- _TASK INSTRUCTIONS_
Transcribe all of the records word for word, please, omitting the pictures.

- _MATERIAL SUPPLIED_
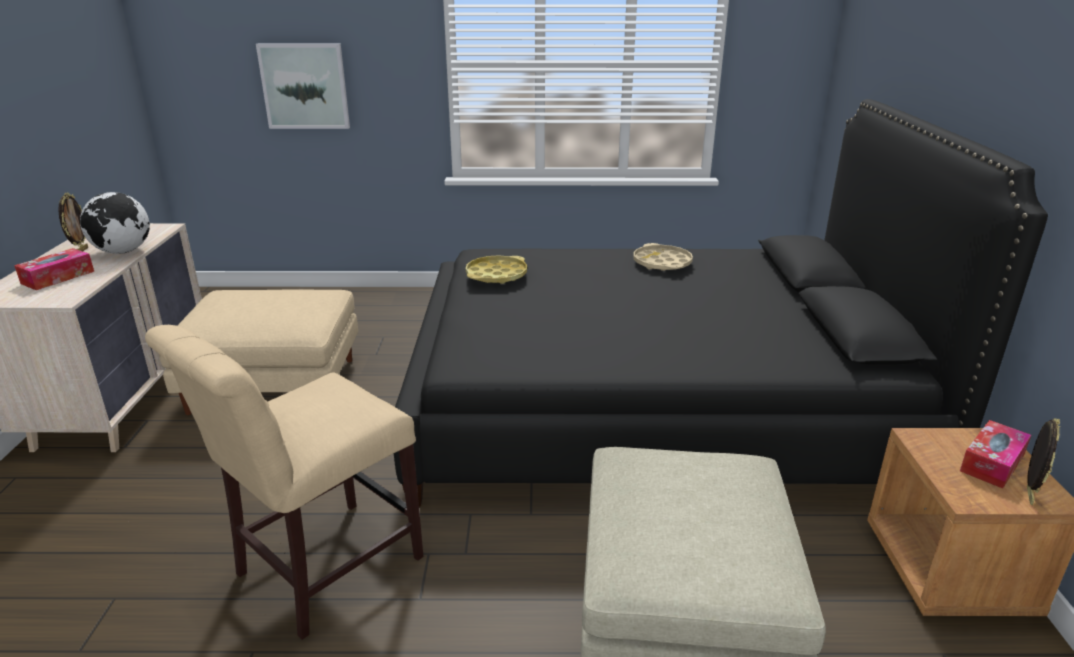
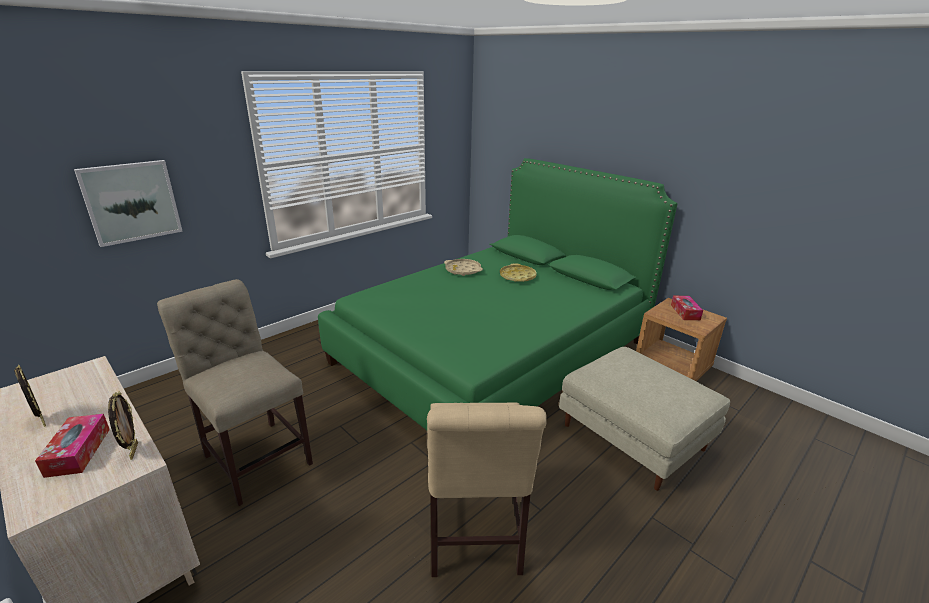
camera: 45 degrees left, 0 degrees up
globe [80,192,150,254] -> none
beige ottoman [159,289,358,415] -> beige chair [157,279,313,506]
black bed [394,99,1048,507] -> green bed [318,158,678,430]
yellow tray [466,255,527,284] -> yellow tray moved to [500,263,537,282]
picture frame [1027,418,1060,505] -> picture frame moved to [108,391,138,460]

- _YOUR SOLUTION_
camera: 45 degrees left, 0 degrees up
globe [80,192,150,254] -> none
beige ottoman [159,289,358,415] -> beige chair [157,279,313,506]
black bed [394,99,1048,507] -> green bed [318,158,678,430]
yellow tray [466,255,527,284] -> yellow tray moved to [500,263,537,282]
picture frame [1027,418,1060,505] -> picture frame moved to [108,391,138,460]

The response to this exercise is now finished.